Nel pomeriggio è arrivata la replica della Gabanelli: “Più che dissociarsi dovrebbero ringraziarci per aver documentato quello che avrebbero dovuto fare i loro ispettori”. Durante la puntata, infatti, si vede un controllore di Gucci non fare una piega di fronte alle irregolarità denunciate da Guidotti.
Con una punta di sarcasmo Report ha poi sottolineato che “da anni Kering garantisce una filiera etica e controllata grazie alla certificazione SA8000 sulla responsabilità sociale, rilasciata dagli americani di Saas”. Che ora – ha continuato la Gabanelli – “devono decidere se continuare a certificarli”. L’ipotesi non è remota.
Negli anni scorsi all'americana Nike venne ritirato il certificato (che impegna anche i sub-fornitori) perché sorpresa a fa cucire palloni ai bambini cinesi . Curiosamente l'Italia vanta il record di aziende certificate: 1064 su 3388, la maggio parte – oltre 300 – proprio in Toscana, la prima regione al mondo. Motivo? Gli sgravi Irap e i contributi pubblici erogati alle aziende che ottengono il prezioso documento. Si è così scatenata la corsa all’oro che ha garantito il primato. Gucci, però, a differenza di Kering l’ha ottenuto solo nell'aprile scorso.
“L'azienda non ha preso soldi pubblici – spiegano dagli uffici di Fabbrica Etica, l'ufficio regionale che gestisce i bandi – ma i suoi fornitori sì. I controlli non spettano a noi ma a chi ha dato la certificazione (la Saas, ndr), noi verifichiamo il rispetto dei bandi poi aziende ed Enti hanno i loro controllori”. Come si spiega il record? “Qui non ci sono solo i cinesi di Prato e comunque Gucci ha fatto tanto per la qualità della filiera”. Il frastuono non ha invece sfiorato Kering.
Ieri il colosso della moda del magnate François-Henri Pinault – che in Italia controlla Bottega Veneta, Sergio Rossi, Brioni e Pomellato – ha perfino chiuso la seduta in positivo: più 0,77 per cento a 165,8 euro. Eppure Gucci – 3,6 miliardi di fatturato – assicura ai Francesi margini superiori al miliardo e rappresenta il 30 per cento del fatturato.

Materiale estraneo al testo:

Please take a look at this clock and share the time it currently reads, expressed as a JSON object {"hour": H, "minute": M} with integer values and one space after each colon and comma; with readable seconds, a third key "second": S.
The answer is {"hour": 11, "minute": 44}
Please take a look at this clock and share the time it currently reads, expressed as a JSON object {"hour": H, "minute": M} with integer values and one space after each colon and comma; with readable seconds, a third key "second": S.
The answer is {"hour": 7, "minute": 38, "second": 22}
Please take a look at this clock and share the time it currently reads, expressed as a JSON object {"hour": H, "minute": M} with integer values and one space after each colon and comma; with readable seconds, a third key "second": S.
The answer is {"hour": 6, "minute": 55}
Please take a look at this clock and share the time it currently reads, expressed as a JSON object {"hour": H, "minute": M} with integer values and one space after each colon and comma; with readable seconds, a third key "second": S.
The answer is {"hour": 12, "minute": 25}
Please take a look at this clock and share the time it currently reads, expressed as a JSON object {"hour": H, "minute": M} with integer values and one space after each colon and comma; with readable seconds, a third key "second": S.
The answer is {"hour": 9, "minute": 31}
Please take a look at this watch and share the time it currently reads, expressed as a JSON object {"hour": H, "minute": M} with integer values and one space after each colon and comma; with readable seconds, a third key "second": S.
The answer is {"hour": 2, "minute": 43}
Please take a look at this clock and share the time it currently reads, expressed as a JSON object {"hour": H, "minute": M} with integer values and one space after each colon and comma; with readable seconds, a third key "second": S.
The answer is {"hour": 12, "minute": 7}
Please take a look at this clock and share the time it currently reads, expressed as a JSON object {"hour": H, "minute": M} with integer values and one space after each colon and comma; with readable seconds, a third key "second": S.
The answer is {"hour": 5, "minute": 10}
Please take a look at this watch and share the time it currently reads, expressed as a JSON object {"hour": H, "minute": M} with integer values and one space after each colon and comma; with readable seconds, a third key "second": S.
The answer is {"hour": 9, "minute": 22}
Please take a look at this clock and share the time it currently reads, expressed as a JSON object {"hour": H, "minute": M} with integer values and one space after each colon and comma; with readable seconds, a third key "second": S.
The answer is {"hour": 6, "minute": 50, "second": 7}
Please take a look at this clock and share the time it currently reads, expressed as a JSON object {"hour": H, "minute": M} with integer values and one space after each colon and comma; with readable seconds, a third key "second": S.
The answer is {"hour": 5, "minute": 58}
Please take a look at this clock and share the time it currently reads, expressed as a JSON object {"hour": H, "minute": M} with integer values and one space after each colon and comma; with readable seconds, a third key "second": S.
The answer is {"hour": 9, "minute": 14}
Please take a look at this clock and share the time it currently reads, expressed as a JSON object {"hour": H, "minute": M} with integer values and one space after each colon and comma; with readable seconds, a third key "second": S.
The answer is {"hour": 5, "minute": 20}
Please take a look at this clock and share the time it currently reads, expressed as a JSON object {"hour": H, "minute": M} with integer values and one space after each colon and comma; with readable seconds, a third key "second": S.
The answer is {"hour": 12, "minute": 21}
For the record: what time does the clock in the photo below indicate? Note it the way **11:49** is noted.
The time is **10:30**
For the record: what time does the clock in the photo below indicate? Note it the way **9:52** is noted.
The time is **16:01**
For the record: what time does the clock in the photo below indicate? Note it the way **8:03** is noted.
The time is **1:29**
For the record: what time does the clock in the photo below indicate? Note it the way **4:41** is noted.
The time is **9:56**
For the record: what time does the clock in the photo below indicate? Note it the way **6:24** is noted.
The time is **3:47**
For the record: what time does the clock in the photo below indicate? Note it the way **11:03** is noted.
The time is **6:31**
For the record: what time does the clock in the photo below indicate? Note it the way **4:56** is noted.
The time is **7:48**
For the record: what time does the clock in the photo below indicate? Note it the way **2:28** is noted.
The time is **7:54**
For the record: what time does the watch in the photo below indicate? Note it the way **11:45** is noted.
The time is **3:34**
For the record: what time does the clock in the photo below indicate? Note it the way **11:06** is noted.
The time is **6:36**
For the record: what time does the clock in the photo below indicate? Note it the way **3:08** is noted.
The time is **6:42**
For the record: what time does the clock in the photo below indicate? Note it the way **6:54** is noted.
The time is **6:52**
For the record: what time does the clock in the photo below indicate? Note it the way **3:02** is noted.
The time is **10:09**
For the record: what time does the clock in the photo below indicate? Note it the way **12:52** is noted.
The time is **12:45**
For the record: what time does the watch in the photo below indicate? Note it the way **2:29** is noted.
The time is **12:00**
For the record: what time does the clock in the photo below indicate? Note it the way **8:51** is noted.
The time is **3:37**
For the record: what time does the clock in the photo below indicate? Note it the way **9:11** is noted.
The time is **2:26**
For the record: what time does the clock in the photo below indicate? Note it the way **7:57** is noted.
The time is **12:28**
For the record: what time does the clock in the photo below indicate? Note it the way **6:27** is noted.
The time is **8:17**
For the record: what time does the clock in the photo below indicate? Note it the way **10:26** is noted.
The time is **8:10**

Gli utili finiscono nella controllata in Olanda, dove le tasse sulle royalties sono un terzo di quelle italiane. Paradossalmente, il recente licenziamento sia dello storico direttore creativo Frida Giannini, sia dell’ad – nonché compagno della Giannini – Patrizio Di Marco (per i due si parla di un approdo in Cavalli) ha turbato il sonno degli investitori più di Report.